La troisième tentative, que l’on espérait être la dernière, fait directement suite à la censure du Conseil. De nombreux parlementaires, de tous bords politiques, ont déposé des propositions des lois (4) tendant à réintroduire dans la loi un certain nombre d’articles censurés par le Conseil constitutionnel, et en particulier les dispositions sur la vente de semences. L’une de ces propositions de loi a été définitivement adoptée par l’Assemblée nationale le 27 mai 2020 et est entrée en vigueur le 12 juin. Elle est donc pleinement applicable.

Les institutions sous forte influence des lobbys semenciers


L’avis circonstancié de la Commission européenne ne fait que refléter, une fois encore, l’influence des lobbys industriels, et particulièrement semenciers, à tous les niveaux de la prise de décision publique. En France, installé confortablement, depuis le régime de Vichy, dans les salons du Ministère de l’agriculture, avec la double casquette publique-privée, le GNIS (Groupement National Interprofessionnel des Semences) est la figure de proue de ce secteur influent. Il défend les intérêts de celui-ci, dans un climat de conflits d’intérêts permanents et parfaitement assumés. En vérité, le ver ne saurait être mieux installé dans la pomme. D’une voracité inouïe, il ne veut renoncer à rien, pas même à ce qui permettrait de sauvegarder la biodiversité dans les jardins familiaux.

Et c’est ainsi que, même en s’y reprenant à trois reprises, les parlementaires de la République peinent à faire évoluer la législation sur le commerce des semences. Mais cette fois-ci, les rapaces sont arrivés trop tard, la loi est entrée en vigueur et elle est pleinement applicable. S’ils veulent y faire obstacle, il faudra qu’ils fassent pression sur la Commission pour qu’elle engage un contentieux contre la France.
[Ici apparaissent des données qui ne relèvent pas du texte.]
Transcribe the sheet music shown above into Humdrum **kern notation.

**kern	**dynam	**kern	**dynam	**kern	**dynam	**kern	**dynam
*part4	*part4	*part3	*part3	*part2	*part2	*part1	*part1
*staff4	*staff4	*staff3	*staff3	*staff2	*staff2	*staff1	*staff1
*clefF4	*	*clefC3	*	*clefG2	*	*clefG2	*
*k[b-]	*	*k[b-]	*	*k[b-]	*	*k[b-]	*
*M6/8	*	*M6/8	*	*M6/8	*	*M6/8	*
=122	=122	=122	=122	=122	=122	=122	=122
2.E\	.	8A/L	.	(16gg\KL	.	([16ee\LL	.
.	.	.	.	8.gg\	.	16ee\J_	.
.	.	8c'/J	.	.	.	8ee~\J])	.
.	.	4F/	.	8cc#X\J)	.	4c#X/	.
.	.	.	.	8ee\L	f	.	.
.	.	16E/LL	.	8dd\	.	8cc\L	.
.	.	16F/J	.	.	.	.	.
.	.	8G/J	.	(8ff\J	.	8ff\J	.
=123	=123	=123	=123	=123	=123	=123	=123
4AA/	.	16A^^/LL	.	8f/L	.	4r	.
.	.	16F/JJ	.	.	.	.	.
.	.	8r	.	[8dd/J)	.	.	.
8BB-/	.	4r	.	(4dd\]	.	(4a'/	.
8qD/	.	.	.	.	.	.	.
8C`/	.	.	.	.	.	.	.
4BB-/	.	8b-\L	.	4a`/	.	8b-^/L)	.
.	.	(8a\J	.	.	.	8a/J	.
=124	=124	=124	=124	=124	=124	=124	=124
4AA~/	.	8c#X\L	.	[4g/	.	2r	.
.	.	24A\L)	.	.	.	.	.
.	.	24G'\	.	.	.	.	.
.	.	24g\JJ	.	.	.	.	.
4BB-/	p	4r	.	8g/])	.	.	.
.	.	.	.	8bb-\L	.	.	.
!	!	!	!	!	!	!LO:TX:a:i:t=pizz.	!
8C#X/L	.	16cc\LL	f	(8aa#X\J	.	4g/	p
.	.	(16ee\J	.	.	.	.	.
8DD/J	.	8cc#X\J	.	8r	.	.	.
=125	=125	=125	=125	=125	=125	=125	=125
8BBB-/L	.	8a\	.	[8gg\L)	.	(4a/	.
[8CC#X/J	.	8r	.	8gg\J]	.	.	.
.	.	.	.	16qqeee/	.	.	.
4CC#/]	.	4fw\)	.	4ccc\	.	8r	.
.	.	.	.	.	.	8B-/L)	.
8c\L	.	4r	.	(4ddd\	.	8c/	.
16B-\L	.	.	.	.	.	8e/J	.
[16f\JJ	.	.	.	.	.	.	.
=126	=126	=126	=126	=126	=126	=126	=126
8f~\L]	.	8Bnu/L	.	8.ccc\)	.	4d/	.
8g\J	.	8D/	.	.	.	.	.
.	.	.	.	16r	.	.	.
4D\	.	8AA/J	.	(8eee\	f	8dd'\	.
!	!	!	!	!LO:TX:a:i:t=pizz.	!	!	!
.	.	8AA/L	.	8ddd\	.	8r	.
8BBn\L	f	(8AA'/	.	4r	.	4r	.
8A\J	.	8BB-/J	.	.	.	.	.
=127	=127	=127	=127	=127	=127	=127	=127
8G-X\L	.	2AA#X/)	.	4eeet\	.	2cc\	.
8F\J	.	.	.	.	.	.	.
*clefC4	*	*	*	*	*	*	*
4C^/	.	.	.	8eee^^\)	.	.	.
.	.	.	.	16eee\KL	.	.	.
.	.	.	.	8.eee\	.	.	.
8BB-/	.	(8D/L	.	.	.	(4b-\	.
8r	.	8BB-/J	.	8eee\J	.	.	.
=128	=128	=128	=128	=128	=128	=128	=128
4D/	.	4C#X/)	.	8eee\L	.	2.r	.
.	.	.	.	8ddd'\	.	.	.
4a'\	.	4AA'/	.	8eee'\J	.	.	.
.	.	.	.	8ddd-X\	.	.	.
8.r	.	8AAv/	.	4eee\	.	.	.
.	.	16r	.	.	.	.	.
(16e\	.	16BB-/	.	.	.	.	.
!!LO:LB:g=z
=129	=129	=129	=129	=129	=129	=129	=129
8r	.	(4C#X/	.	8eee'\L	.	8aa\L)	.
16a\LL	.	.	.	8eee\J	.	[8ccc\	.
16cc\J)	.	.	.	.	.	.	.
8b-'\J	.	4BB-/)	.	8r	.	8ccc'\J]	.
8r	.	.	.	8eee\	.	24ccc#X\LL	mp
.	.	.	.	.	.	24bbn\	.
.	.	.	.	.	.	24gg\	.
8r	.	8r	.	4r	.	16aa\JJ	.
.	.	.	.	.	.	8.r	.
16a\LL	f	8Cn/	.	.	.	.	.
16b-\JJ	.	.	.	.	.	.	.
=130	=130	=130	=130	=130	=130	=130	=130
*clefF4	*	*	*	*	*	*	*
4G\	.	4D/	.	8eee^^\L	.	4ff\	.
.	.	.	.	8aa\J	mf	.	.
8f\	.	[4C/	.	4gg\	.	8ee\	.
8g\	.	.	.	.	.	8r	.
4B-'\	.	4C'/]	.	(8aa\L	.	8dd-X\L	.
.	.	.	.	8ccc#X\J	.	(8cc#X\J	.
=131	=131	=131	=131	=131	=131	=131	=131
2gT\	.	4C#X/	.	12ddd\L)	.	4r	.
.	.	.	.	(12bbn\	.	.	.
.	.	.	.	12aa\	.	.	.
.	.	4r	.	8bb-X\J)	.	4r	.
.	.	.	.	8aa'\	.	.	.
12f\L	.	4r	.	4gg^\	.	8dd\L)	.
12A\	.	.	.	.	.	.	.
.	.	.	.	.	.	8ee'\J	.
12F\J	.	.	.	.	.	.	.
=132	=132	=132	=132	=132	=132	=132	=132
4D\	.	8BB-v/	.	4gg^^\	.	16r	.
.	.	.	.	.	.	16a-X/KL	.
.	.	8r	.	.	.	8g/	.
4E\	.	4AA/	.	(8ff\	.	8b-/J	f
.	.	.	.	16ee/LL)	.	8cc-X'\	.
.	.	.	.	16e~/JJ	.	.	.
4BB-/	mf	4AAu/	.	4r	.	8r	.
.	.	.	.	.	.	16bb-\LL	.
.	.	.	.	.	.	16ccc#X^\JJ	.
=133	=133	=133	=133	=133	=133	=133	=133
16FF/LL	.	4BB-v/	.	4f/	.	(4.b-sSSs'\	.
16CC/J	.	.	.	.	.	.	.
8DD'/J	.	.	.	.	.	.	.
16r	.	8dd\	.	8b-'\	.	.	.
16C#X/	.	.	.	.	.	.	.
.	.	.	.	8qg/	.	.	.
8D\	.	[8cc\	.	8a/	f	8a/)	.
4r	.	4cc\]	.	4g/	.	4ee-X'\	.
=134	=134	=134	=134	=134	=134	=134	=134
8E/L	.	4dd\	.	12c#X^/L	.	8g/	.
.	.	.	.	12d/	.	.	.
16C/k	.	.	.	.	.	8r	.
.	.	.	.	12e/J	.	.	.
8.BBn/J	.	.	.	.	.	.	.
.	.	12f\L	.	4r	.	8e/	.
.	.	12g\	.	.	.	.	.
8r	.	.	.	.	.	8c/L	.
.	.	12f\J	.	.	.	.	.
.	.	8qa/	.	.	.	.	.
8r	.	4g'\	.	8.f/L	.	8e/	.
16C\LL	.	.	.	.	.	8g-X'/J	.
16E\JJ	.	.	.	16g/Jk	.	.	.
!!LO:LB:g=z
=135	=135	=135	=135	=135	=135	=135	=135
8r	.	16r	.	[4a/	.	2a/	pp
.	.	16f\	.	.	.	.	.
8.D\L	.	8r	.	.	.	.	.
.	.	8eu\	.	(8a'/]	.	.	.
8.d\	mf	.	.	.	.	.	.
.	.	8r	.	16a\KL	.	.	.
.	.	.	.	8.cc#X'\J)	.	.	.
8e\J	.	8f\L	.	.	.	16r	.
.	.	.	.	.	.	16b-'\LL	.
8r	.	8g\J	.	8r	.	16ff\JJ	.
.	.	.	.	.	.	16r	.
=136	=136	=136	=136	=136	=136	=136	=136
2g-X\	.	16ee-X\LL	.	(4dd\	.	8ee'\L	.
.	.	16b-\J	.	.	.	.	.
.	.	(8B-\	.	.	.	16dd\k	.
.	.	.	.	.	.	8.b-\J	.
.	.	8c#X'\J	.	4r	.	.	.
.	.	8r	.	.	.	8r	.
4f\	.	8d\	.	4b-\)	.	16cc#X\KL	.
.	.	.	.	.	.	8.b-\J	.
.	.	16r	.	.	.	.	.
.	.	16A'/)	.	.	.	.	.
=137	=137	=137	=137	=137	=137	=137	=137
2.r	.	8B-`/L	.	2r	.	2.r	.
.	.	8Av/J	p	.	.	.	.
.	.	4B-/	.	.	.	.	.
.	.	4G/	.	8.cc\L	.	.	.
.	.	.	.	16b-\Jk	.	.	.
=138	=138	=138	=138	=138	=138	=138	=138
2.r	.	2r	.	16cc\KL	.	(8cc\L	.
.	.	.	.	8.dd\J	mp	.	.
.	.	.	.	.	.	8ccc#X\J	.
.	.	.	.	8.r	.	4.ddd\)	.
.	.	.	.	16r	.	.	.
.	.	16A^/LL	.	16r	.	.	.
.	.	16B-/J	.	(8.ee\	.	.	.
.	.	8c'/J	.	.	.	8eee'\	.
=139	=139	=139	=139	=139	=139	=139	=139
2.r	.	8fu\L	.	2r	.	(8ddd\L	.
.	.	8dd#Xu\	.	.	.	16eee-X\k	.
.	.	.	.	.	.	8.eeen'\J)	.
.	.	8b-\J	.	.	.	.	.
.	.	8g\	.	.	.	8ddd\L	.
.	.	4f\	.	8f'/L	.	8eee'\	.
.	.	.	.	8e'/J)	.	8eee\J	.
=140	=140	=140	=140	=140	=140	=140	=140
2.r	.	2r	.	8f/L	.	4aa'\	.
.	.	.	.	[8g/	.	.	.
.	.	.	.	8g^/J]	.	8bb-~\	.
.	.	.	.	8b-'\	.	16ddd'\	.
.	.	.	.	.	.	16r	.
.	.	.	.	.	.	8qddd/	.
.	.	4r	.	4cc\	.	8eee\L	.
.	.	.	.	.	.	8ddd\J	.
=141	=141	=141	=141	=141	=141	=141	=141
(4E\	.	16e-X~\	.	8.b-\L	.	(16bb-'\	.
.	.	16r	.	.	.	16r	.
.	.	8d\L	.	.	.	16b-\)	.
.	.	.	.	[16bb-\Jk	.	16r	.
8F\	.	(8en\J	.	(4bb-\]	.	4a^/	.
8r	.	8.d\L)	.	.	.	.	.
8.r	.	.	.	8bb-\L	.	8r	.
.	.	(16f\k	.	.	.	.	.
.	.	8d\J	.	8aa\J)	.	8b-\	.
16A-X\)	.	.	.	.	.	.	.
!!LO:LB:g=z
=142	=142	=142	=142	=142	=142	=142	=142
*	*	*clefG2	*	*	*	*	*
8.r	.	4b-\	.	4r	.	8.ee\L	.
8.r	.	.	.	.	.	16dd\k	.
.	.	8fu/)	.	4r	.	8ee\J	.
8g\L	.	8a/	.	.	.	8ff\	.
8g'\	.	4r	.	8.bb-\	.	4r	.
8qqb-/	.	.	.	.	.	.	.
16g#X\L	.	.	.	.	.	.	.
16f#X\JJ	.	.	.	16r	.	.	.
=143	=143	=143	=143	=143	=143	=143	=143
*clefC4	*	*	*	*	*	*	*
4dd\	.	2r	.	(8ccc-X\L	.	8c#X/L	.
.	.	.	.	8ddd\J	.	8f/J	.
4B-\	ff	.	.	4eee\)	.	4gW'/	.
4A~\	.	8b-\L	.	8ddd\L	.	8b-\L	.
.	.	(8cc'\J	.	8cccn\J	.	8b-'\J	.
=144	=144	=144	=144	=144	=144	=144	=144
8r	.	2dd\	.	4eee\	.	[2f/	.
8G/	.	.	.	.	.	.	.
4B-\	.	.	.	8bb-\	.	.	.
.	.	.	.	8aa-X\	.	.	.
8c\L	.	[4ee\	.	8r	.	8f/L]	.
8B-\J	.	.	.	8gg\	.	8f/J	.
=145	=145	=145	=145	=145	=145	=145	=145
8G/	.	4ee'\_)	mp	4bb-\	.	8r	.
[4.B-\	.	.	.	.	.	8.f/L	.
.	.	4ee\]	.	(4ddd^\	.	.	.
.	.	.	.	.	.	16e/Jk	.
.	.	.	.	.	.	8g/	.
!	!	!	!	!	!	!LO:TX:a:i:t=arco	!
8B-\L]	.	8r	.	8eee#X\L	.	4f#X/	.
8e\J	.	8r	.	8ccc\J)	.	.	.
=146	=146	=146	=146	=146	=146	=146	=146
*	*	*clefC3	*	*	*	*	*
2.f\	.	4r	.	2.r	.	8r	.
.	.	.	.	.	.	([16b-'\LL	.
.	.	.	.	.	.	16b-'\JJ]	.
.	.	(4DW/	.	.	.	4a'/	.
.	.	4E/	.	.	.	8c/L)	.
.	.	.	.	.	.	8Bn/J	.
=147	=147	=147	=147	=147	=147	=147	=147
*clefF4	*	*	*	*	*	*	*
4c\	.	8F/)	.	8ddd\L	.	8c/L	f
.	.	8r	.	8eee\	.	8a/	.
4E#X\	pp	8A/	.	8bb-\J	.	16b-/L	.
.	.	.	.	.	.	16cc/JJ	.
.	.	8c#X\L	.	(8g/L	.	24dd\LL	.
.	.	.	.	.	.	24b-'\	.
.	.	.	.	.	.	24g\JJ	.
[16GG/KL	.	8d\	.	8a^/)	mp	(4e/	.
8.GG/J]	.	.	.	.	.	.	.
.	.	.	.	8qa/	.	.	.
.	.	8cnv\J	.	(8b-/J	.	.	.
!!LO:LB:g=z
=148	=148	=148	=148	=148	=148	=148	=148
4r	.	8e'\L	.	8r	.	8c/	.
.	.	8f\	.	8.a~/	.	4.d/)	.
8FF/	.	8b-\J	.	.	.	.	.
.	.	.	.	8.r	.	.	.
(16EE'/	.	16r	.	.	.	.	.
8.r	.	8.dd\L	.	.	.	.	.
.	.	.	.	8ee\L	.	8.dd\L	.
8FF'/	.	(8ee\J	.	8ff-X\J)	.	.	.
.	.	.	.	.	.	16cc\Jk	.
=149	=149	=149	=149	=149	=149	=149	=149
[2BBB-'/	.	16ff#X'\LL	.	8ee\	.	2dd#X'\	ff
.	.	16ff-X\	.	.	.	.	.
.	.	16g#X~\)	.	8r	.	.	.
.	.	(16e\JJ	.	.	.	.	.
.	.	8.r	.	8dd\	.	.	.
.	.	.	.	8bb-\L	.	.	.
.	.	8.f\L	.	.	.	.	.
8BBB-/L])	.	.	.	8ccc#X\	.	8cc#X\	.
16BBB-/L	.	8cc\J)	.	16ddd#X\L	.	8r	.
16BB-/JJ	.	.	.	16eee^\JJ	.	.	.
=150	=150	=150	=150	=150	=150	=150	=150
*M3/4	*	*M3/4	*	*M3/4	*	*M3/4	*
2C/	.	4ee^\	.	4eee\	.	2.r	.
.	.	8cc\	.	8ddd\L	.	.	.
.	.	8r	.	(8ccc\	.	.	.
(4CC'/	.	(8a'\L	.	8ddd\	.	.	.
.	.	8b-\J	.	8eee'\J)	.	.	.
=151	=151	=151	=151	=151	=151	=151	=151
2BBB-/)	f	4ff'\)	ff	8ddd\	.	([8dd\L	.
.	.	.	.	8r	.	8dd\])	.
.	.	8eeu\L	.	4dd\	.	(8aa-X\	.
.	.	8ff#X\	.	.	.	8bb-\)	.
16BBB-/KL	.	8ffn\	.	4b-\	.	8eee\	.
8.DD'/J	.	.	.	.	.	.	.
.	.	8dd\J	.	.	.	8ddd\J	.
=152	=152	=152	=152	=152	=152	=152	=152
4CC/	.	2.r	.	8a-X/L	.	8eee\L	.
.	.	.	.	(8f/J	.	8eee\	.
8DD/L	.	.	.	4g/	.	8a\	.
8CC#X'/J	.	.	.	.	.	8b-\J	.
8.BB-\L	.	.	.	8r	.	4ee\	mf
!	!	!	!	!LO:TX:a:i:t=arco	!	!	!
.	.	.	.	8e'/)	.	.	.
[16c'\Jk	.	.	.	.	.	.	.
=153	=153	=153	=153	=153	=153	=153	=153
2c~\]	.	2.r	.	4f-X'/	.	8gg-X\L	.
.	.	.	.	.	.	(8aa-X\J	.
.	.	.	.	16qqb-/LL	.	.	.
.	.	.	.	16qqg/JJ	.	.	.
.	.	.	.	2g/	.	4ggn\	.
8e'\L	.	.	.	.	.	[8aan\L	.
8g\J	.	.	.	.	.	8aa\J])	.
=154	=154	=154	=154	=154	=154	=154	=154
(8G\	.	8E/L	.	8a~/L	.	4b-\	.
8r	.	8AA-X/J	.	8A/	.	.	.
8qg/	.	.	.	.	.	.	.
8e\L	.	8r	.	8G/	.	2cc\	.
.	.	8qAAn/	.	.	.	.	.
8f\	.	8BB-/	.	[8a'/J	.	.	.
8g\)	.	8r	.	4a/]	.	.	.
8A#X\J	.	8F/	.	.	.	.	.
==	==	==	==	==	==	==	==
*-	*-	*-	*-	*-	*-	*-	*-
Il n’est pas impossible qu’ils y parviennent, tant ils ont démontré avoir le bras long…

Ainsi, c’est autant pour la biodiversité agricole que pour la démocratie qu’il faut aujourd’hui défendre, plus que jamais, l’article 10 de la loi du 10 juin 2020 et le libre accès de tous les utilisateurs non professionnels aux variétés paysannes non inscrites au Catalogue officiel. Cet accès est possible en France depuis le 12 juin et doit absolument le rester.